▶ [Task instructions]:
Every entry that follows should be reproduced exactly.
***** Data shown
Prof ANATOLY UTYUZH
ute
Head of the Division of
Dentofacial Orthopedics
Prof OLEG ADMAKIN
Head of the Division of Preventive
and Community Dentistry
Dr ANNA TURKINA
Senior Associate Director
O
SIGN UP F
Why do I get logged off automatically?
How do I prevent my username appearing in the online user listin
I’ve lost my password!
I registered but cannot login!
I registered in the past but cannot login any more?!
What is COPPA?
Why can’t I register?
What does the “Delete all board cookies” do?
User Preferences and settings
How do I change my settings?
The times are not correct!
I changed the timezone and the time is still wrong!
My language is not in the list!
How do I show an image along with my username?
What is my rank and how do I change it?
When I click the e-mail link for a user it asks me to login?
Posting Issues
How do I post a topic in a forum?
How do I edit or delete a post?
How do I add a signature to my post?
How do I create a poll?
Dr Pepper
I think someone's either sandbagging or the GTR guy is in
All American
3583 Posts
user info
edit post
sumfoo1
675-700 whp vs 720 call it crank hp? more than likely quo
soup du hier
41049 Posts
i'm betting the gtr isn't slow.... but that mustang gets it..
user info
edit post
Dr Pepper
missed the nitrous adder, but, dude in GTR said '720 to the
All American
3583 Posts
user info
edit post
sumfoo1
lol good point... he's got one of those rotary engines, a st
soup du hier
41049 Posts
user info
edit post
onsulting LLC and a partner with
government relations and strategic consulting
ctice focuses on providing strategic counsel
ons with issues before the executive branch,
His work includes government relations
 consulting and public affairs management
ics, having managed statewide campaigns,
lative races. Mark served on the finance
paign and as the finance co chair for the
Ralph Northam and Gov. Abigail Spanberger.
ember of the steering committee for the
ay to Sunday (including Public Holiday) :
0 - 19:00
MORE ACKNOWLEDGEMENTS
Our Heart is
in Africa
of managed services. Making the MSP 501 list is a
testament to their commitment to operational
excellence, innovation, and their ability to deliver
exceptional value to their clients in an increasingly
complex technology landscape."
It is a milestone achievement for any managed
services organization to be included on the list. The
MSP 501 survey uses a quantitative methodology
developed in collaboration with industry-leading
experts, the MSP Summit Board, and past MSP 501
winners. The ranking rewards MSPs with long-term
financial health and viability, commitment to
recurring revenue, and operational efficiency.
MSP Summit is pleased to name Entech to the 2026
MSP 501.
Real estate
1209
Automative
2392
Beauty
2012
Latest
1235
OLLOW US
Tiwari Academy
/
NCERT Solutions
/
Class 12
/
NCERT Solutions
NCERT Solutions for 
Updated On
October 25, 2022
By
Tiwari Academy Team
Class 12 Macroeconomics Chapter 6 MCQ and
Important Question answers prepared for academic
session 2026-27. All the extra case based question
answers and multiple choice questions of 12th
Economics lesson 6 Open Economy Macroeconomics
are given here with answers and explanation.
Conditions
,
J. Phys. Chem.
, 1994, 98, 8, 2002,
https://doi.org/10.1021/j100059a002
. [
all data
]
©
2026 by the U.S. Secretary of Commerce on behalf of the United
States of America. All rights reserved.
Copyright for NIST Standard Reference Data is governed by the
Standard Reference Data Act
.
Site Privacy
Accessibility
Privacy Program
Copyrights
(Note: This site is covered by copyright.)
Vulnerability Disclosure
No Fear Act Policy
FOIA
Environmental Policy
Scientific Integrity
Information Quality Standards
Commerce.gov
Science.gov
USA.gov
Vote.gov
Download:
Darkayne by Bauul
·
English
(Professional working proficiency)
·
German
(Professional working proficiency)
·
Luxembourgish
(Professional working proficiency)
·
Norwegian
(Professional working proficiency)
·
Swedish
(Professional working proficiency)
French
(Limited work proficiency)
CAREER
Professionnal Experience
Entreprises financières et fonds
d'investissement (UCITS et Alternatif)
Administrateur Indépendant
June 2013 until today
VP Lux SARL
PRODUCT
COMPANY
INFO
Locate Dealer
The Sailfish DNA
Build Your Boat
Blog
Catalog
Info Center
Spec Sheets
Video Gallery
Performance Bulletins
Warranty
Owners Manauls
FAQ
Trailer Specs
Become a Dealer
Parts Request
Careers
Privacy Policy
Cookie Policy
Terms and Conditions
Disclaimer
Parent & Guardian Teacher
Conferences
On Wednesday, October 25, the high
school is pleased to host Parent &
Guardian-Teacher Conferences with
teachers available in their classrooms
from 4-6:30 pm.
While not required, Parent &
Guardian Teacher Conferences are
**********
▶ [Output of the task]:
Prof ANATOLY UTYUZH
ute
Head of the Division of
Dentofacial Orthopedics
Prof OLEG ADMAKIN
Head of the Division of Preventive
and Community Dentistry
Dr ANNA TURKINA
Senior Associate Director
O
SIGN UP F
Why do I get logged off automatically?
How do I prevent my username appearing in the online user listin
I’ve lost my password!
I registered but cannot login!
I registered in the past but cannot login any more?!
What is COPPA?
Why can’t I register?
What does the “Delete all board cookies” do?
User Preferences and settings
How do I change my settings?
The times are not correct!
I changed the timezone and the time is still wrong!
My language is not in the list!
How do I show an image along with my username?
What is my rank and how do I change it?
When I click the e-mail link for a user it asks me to login?
Posting Issues
How do I post a topic in a forum?
How do I edit or delete a post?
How do I add a signature to my post?
How do I create a poll?
Dr Pepper
I think someone's either sandbagging or the GTR guy is in
All American
3583 Posts
user info
edit post
sumfoo1
675-700 whp vs 720 call it crank hp? more than likely quo
soup du hier
41049 Posts
i'm betting the gtr isn't slow.... but that mustang gets it..
user info
edit post
Dr Pepper
missed the nitrous adder, but, dude in GTR said '720 to the
All American
3583 Posts
user info
edit post
sumfoo1
lol good point... he's got one of those rotary engines, a st
soup du hier
41049 Posts
user info
edit post
onsulting LLC and a partner with
government relations and strategic consulting
ctice focuses on providing strategic counsel
ons with issues before the executive branch,
His work includes government relations
 consulting and public affairs management
ics, having managed statewide campaigns,
lative races. Mark served on the finance
paign and as the finance co chair for the
Ralph Northam and Gov. Abigail Spanberger.
ember of the steering committee for the
ay to Sunday (including Public Holiday) :
0 - 19:00
MORE ACKNOWLEDGEMENTS
Our Heart is
in Africa
of managed services. Making the MSP 501 list is a
testament to their commitment to operational
excellence, innovation, and their ability to deliver
exceptional value to their clients in an increasingly
complex technology landscape."
It is a milestone achievement for any managed
services organization to be included on the list. The
MSP 501 survey uses a quantitative methodology
developed in collaboration with industry-leading
experts, the MSP Summit Board, and past MSP 501
winners. The ranking rewards MSPs with long-term
financial health and viability, commitment to
recurring revenue, and operational efficiency.
MSP Summit is pleased to name Entech to the 2026
MSP 501.
Real estate
1209
Automative
2392
Beauty
2012
Latest
1235
OLLOW US
Tiwari Academy
/
NCERT Solutions
/
Class 12
/
NCERT Solutions
NCERT Solutions for 
Updated On
October 25, 2022
By
Tiwari Academy Team
Class 12 Macroeconomics Chapter 6 MCQ and
Important Question answers prepared for academic
session 2026-27. All the extra case based question
answers and multiple choice questions of 12th
Economics lesson 6 Open Economy Macroeconomics
are given here with answers and explanation.
Conditions
,
J. Phys. Chem.
, 1994, 98, 8, 2002,
https://doi.org/10.1021/j100059a002
. [
all data
]
©
2026 by the U.S. Secretary of Commerce on behalf of the United
States of America. All rights reserved.
Copyright for NIST Standard Reference Data is governed by the
Standard Reference Data Act
.
Site Privacy
Accessibility
Privacy Program
Copyrights
(Note: This site is covered by copyright.)
Vulnerability Disclosure
No Fear Act Policy
FOIA
Environmental Policy
Scientific Integrity
Information Quality Standards
Commerce.gov
Science.gov
USA.gov
Vote.gov
Download:
Darkayne by Bauul
·
English
(Professional working proficiency)
·
German
(Professional working proficiency)
·
Luxembourgish
(Professional working proficiency)
·
Norwegian
(Professional working proficiency)
·
Swedish
(Professional working proficiency)
French
(Limited work proficiency)
CAREER
Professionnal Experience
Entreprises financières et fonds
d'investissement (UCITS et Alternatif)
Administrateur Indépendant
June 2013 until today
VP Lux SARL
PRODUCT
COMPANY
INFO
Locate Dealer
The Sailfish DNA
Build Your Boat
Blog
Catalog
Info Center
Spec Sheets
Video Gallery
Performance Bulletins
Warranty
Owners Manauls
FAQ
Trailer Specs
Become a Dealer
Parts Request
Careers
Privacy Policy
Cookie Policy
Terms and Conditions
Disclaimer
Parent & Guardian Teacher
Conferences
On Wednesday, October 25, the high
school is pleased to host Parent &
Guardian-Teacher Conferences with
teachers available in their classrooms
from 4-6:30 pm.
While not required, Parent &
Guardian Teacher Conferences are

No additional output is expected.